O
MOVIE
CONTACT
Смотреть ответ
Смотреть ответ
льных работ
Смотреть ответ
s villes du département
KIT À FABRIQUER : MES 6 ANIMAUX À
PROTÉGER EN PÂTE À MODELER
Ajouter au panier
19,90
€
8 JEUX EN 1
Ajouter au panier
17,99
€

::::::

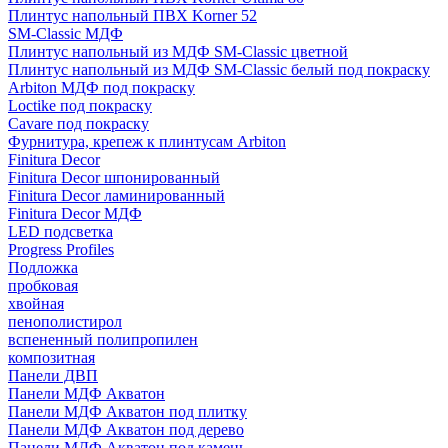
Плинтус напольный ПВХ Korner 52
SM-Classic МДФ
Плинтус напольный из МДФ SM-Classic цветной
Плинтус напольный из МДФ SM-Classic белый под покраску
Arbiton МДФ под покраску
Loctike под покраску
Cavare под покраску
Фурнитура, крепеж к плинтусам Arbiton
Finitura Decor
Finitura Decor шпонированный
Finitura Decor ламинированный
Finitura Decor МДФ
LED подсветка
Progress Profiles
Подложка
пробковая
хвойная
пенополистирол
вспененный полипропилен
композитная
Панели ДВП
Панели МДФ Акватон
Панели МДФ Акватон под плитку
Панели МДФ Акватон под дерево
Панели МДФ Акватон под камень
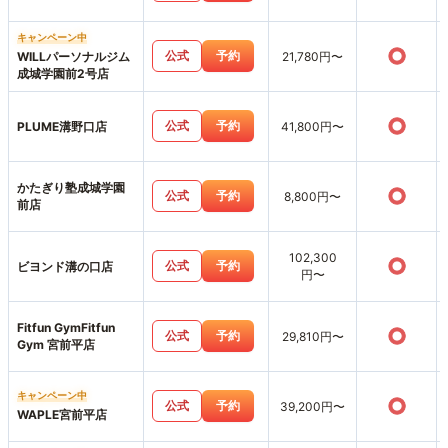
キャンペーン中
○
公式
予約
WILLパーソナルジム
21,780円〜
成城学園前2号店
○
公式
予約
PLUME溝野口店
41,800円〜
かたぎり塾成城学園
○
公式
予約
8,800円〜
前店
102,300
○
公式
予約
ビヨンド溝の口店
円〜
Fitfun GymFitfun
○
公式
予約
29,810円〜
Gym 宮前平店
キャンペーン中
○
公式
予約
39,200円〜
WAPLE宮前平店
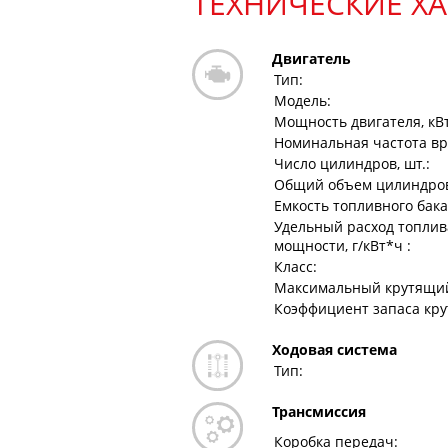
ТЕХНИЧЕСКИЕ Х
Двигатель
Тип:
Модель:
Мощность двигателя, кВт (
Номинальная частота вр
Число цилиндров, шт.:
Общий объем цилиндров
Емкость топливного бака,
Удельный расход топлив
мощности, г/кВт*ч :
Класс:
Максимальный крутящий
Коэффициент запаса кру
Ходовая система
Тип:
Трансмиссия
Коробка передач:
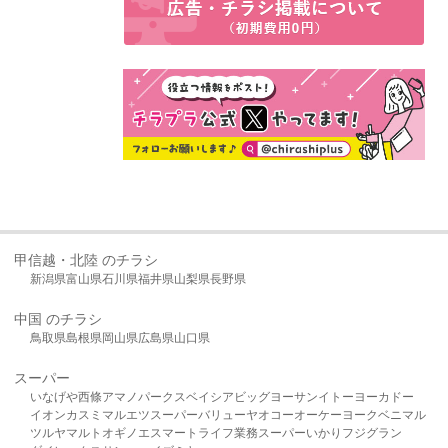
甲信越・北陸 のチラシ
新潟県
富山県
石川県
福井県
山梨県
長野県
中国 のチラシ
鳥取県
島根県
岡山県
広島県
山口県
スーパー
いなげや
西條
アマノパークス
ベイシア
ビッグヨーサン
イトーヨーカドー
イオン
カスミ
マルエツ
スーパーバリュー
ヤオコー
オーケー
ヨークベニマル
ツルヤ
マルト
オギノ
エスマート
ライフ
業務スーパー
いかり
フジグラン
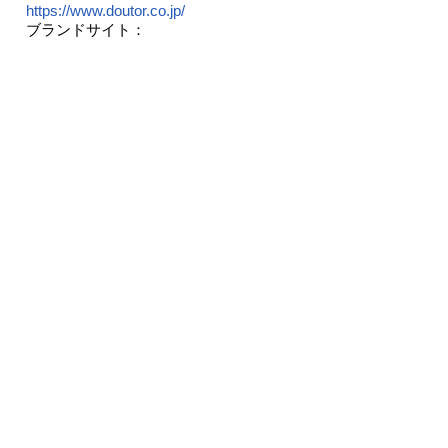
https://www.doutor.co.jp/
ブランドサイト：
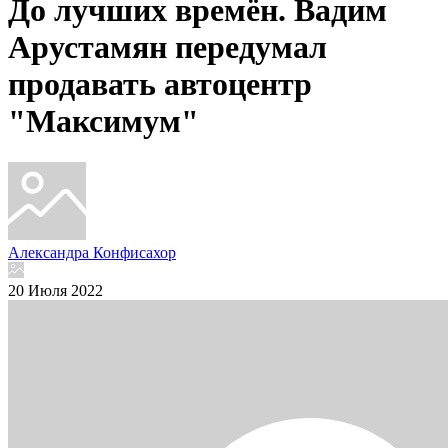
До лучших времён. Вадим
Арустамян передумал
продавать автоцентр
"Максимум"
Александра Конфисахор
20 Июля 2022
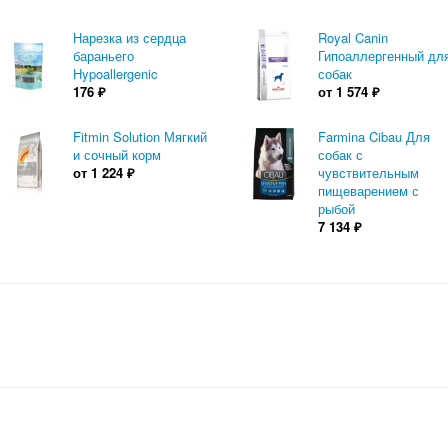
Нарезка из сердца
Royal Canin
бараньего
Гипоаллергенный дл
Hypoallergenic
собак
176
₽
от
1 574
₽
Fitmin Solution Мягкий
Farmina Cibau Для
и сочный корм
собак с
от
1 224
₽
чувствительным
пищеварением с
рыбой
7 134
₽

::::::

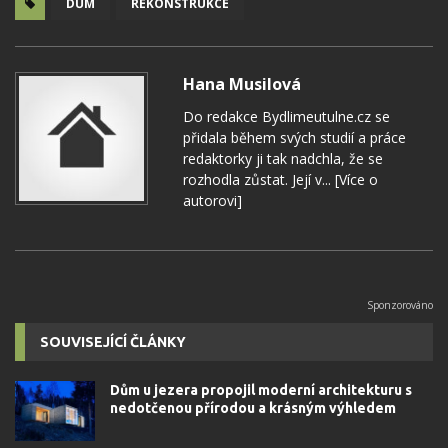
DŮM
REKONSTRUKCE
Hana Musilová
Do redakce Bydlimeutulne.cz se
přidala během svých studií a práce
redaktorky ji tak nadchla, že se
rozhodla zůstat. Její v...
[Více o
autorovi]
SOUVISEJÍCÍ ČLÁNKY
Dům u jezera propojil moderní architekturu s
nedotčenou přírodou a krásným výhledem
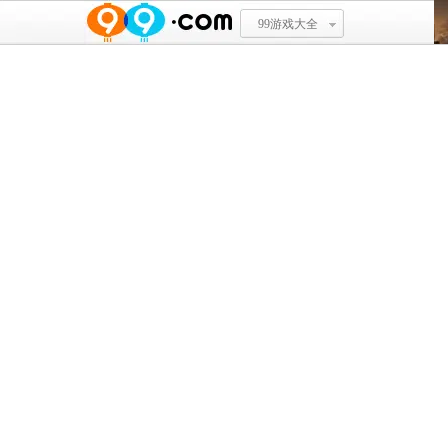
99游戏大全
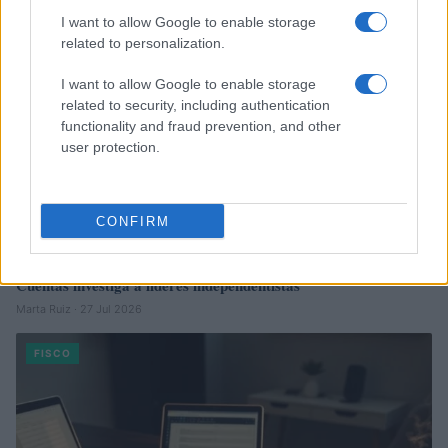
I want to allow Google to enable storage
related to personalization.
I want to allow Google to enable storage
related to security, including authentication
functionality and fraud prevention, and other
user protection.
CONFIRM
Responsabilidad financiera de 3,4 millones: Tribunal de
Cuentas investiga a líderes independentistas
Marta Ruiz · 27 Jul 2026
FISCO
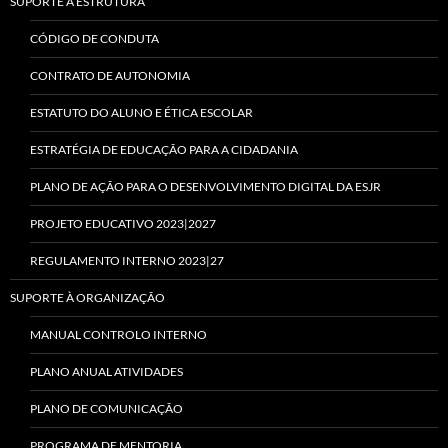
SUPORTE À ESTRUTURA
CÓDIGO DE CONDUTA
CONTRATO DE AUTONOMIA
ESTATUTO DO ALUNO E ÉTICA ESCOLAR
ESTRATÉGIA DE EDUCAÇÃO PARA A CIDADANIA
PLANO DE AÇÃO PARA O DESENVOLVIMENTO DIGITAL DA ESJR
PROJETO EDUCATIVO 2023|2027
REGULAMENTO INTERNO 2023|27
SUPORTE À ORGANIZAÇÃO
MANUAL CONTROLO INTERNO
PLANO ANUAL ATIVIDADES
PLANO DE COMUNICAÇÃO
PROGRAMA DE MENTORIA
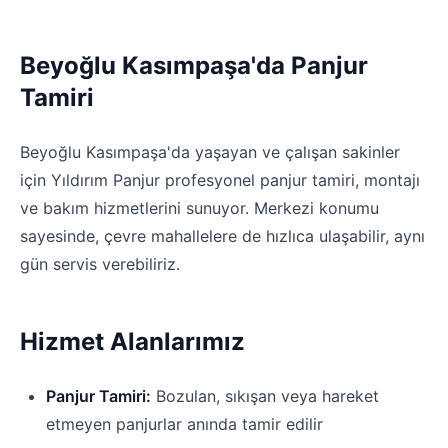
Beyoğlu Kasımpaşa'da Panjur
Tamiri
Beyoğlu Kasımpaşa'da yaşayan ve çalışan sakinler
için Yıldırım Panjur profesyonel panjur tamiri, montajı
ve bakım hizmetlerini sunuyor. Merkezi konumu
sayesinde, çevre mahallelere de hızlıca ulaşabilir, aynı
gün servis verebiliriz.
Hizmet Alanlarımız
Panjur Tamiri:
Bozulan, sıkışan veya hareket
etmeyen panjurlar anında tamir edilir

::::::

Pull each line holding "Arbiton" out of the listing.

- [ANSWER BOX]
Arbiton МДФ под покраску
Фурнитура, крепеж к плинтусам Arbiton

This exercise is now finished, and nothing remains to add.